Letizia and I stepped out this morning together after last farewells with Frank in the morning dark. I’ve been walking alone pretty much the whole way to here, so it’s a welcome change for some company and a sharing of the way, though a different rhythm and vibe as well. We planned to have a hot dip in the Roman inspired thermal baths at Aljucén and were psyched and excited when we walked in at 10:30. We were met at the door by a sweet lady wearing kind of hippy-Roman attire but decided not to stay because her masseuse was having her day off and it would have taken an hour to heat the pools.

Probably a good thing too, as it was a long and tiring walk to Alcuéscar, mostly without shade under a hot sun. It was one of those walks when you’re sure the albergue will be ‘just around that corner’ and it is actually still 4km away. Sore feet, pleading faces. A long final hour. A lot said between us in silence.

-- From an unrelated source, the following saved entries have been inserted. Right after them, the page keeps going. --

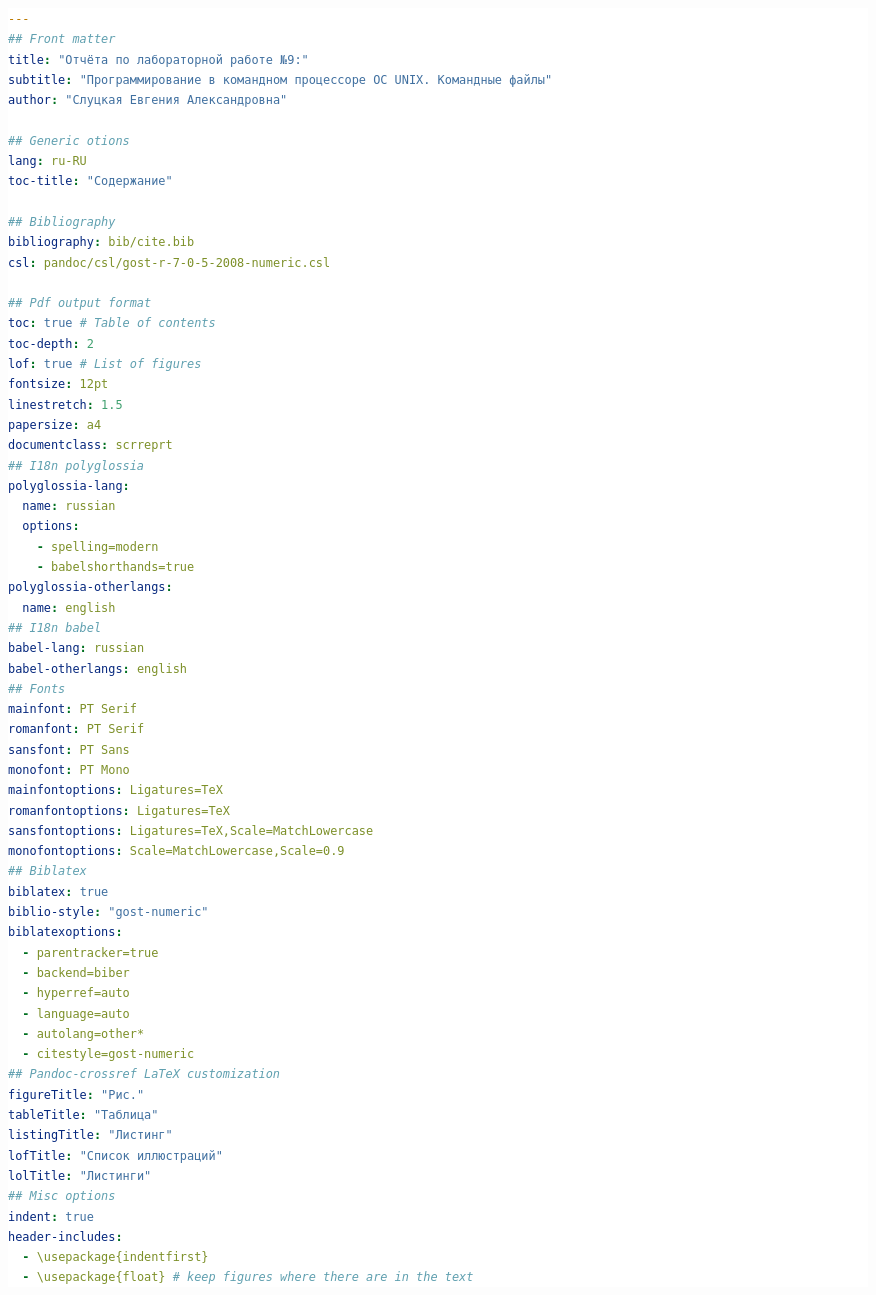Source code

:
 ```yaml
---
## Front matter
title: "Отчёта по лабораторной работе №9:"
subtitle: "Программирование в командном процессоре ОС UNIX. Командные файлы"
author: "Слуцкая Евгения Александровна"

## Generic otions
lang: ru-RU
toc-title: "Содержание"

## Bibliography
bibliography: bib/cite.bib
csl: pandoc/csl/gost-r-7-0-5-2008-numeric.csl

## Pdf output format
toc: true # Table of contents
toc-depth: 2
lof: true # List of figures
fontsize: 12pt
linestretch: 1.5
papersize: a4
documentclass: scrreprt
## I18n polyglossia
polyglossia-lang:
  name: russian
  options:
	- spelling=modern
	- babelshorthands=true
polyglossia-otherlangs:
  name: english
## I18n babel
babel-lang: russian
babel-otherlangs: english
## Fonts
mainfont: PT Serif
romanfont: PT Serif
sansfont: PT Sans
monofont: PT Mono
mainfontoptions: Ligatures=TeX
romanfontoptions: Ligatures=TeX
sansfontoptions: Ligatures=TeX,Scale=MatchLowercase
monofontoptions: Scale=MatchLowercase,Scale=0.9
## Biblatex
biblatex: true
biblio-style: "gost-numeric"
biblatexoptions:
  - parentracker=true
  - backend=biber
  - hyperref=auto
  - language=auto
  - autolang=other*
  - citestyle=gost-numeric
## Pandoc-crossref LaTeX customization
figureTitle: "Рис."
tableTitle: "Таблица"
listingTitle: "Листинг"
lofTitle: "Список иллюстраций"
lolTitle: "Листинги"
## Misc options
indent: true
header-includes:
  - \usepackage{indentfirst}
  - \usepackage{float} # keep figures where there are in the text
```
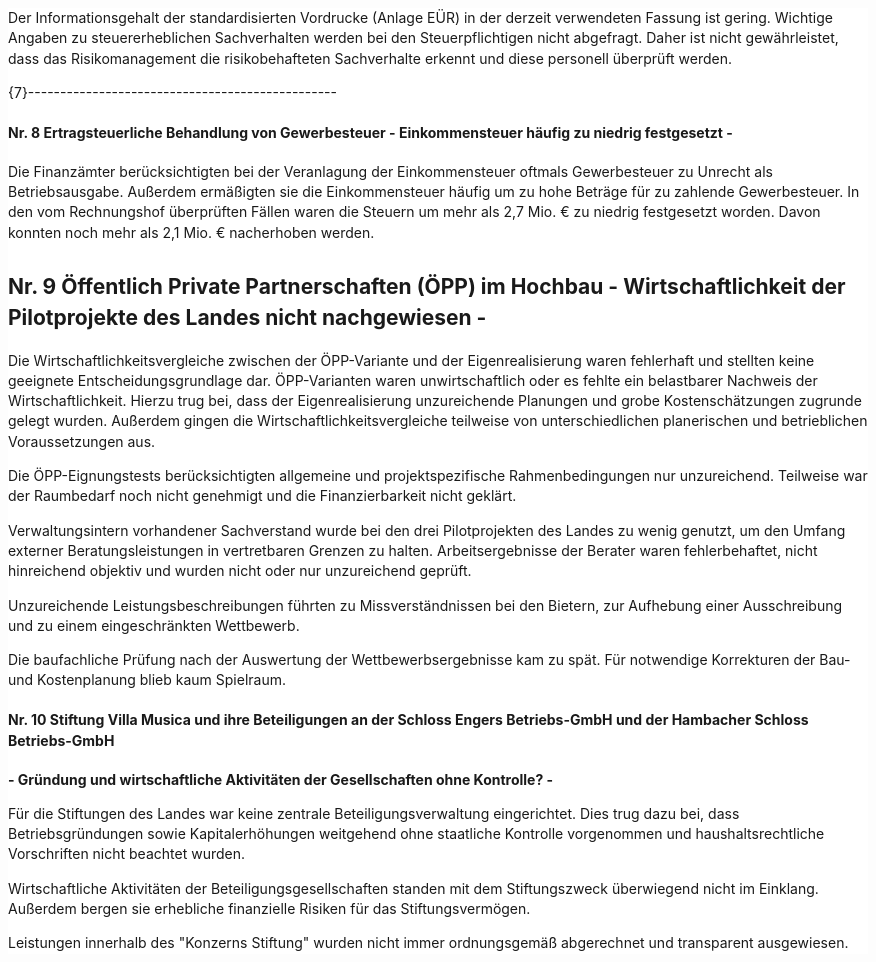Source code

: Der Informationsgehalt der standardisierten Vordrucke (Anlage EÜR) in der derzeit verwendeten Fassung ist gering. Wichtige Angaben zu steuererheblichen Sachverhalten werden bei den Steuerpflichtigen nicht abgefragt. Daher ist nicht gewährleistet, dass das Risikomanagement die risikobehafteten Sachverhalte erkennt und diese personell überprüft werden.

{7}------------------------------------------------

#### **Nr. 8 Ertragsteuerliche Behandlung von Gewerbesteuer - Einkommensteuer häufig zu niedrig festgesetzt -**

Die Finanzämter berücksichtigten bei der Veranlagung der Einkommensteuer oftmals Gewerbesteuer zu Unrecht als Betriebsausgabe. Außerdem ermäßigten sie die Einkommensteuer häufig um zu hohe Beträge für zu zahlende Gewerbesteuer. In den vom Rechnungshof überprüften Fällen waren die Steuern um mehr als 2,7 Mio. € zu niedrig festgesetzt worden. Davon konnten noch mehr als 2,1 Mio. € nacherhoben werden.

## **Nr. 9 Öffentlich Private Partnerschaften (ÖPP) im Hochbau - Wirtschaftlichkeit der Pilotprojekte des Landes nicht nachgewiesen -**

Die Wirtschaftlichkeitsvergleiche zwischen der ÖPP-Variante und der Eigenrealisierung waren fehlerhaft und stellten keine geeignete Entscheidungsgrundlage dar. ÖPP-Varianten waren unwirtschaftlich oder es fehlte ein belastbarer Nachweis der Wirtschaftlichkeit. Hierzu trug bei, dass der Eigenrealisierung unzureichende Planungen und grobe Kostenschätzungen zugrunde gelegt wurden. Außerdem gingen die Wirtschaftlichkeitsvergleiche teilweise von unterschiedlichen planerischen und betrieblichen Voraussetzungen aus.

Die ÖPP-Eignungstests berücksichtigten allgemeine und projektspezifische Rahmenbedingungen nur unzureichend. Teilweise war der Raumbedarf noch nicht genehmigt und die Finanzierbarkeit nicht geklärt.

Verwaltungsintern vorhandener Sachverstand wurde bei den drei Pilotprojekten des Landes zu wenig genutzt, um den Umfang externer Beratungsleistungen in vertretbaren Grenzen zu halten. Arbeitsergebnisse der Berater waren fehlerbehaftet, nicht hinreichend objektiv und wurden nicht oder nur unzureichend geprüft.

Unzureichende Leistungsbeschreibungen führten zu Missverständnissen bei den Bietern, zur Aufhebung einer Ausschreibung und zu einem eingeschränkten Wettbewerb.

Die baufachliche Prüfung nach der Auswertung der Wettbewerbsergebnisse kam zu spät. Für notwendige Korrekturen der Bau- und Kostenplanung blieb kaum Spielraum.

#### **Nr. 10 Stiftung Villa Musica und ihre Beteiligungen an der Schloss Engers Betriebs-GmbH und der Hambacher Schloss Betriebs-GmbH**

**- Gründung und wirtschaftliche Aktivitäten der Gesellschaften ohne Kontrolle? -** 

Für die Stiftungen des Landes war keine zentrale Beteiligungsverwaltung eingerichtet. Dies trug dazu bei, dass Betriebsgründungen sowie Kapitalerhöhungen weitgehend ohne staatliche Kontrolle vorgenommen und haushaltsrechtliche Vorschriften nicht beachtet wurden.

Wirtschaftliche Aktivitäten der Beteiligungsgesellschaften standen mit dem Stiftungszweck überwiegend nicht im Einklang. Außerdem bergen sie erhebliche finanzielle Risiken für das Stiftungsvermögen.

Leistungen innerhalb des "Konzerns Stiftung" wurden nicht immer ordnungsgemäß abgerechnet und transparent ausgewiesen.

Some funny moments of today were a whole paddock full of sheep bleating with full voice at us as we walked past. Feed us, humans! We’re so hungry! And a horned cow staring at us over a stone wall, just her peeping eyes visible. And a sign saying please don’t take the tree fruits when all there was was more acorns which have been along the path without pause for days now. And yep, not that hungry for acorns.

There are two other pilgrims here in Alcuéscar: Iñaki from Pamplona and Renato, of the white underpants, from somewhere in the north of Italy. It’s a sort of monastery / collegio for young priests in training and shelter for poor, sick and disabled people (all men as far as I can see… and hear, from the wolf whistles and I lurff youw.) And it has true pilgrim spirit, never turning anyone away, operating only by donations and having the attitude of come here and share what we have which is not much, but welcome! And help us do the washing up too. At the end of Mass we four were given a proper pilgrim blessing, our first, by an elderly priest. The place is inspired by Father Leocadia and above the door a saying of his: your houses, palaces of the poor! This good and deep and old catholic spirit of serving the poorest of the poor in the most generous way and as the most important work to do, is a powerful presence. What do I discover when I open my Bible? “It is easier for a camel to pass through the eye of a needle than it is for a rich man to enter the kingdom of heaven” heh. Nice.

May our homes all be palaces of hospitality.